Девицы синхронно попрощались и, кинув на меня последние, любопытствующие взгляды, были таковы.
Я подождал, пока они скроются за двухэтажным, обшарпанным зданием и зашипел на Гоя:
- Ты почему не предупредил?
- А ты почему не позвонил? – в тон ответил он. – Для чего слоевая связь нужна? Для красоты?
Только тут до меня дошло, что, в принципе, я мог бы и сэкономить на образе психа, просто послав Гою вызов. Но…
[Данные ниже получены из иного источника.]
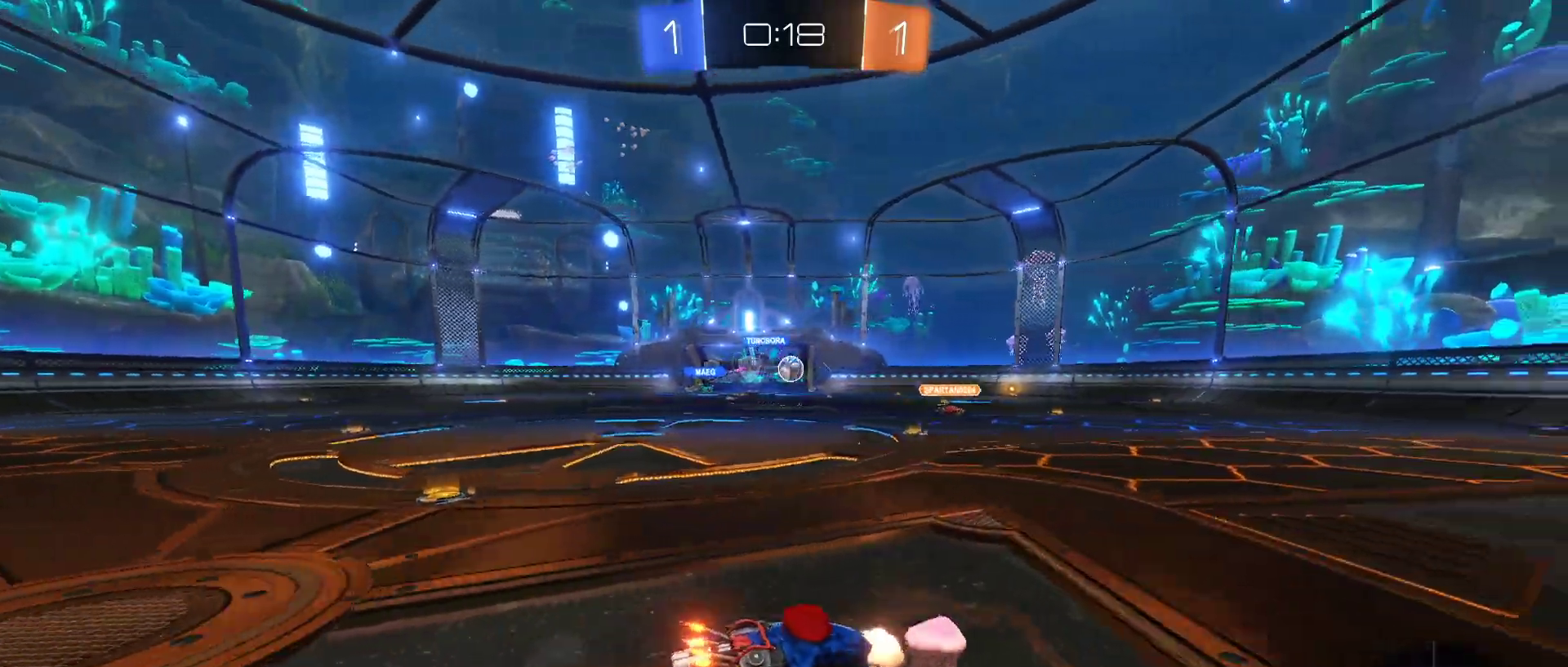
{"keys": ["w"], "mouse": ["left"], "mouse_move": "still", "events": [[100, "mouse_left", "down"], [233, "a", "down"], [383, "a", "up"]]}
- Гой, - сказал я, - для нас это внове. Мы не можем рисковать, перемещаясь поодиночке. По крайней мере, поначалу.
Он прищурился.
- Так ты на подмогу мне примчался? Думал, меня запинают две старшеклассницы? Слушай, (Шум в ушах), расслабься, иначе ты окончательно утратишь способность наслаждаться. Посмотри, посмотри вокруг, послушай звуки, опустись, проведи рукой по этой треснувшей плите, вдохни полной грудью воздух, прислушайся к своим чувствам. Мы в другом мире, и у него свое ощущение, свой аромат… Прислушайся…
Пел соловей. Это в городе-то. Я закрыл глаза. Внутри меня , действительно, будто открылись невидимые шлюзы и напряжение стало уходить, медленно, как вода во время отлива. Гой молчал, он не мешал мне. Я прислушивался к трели соловья, прислушивался без единой мысли, точно так же я мог прислушиваться к ручью или шуму ветра. И что-то начало происходить. Что-то странное. Из тьмы неосознавания, из области, о которой я даже не подозревал, стали приходить отдельные фрагменты смысла, которые, накапливаясь, образовывали связи, без всяких усилий с моей стороны. И наступил момент, когда я совершенно естественно понял о чем поет этот маленький комочек перьев. Он пел о ней, о ее красоте и о своей совершенной, не замутненной разумом любви.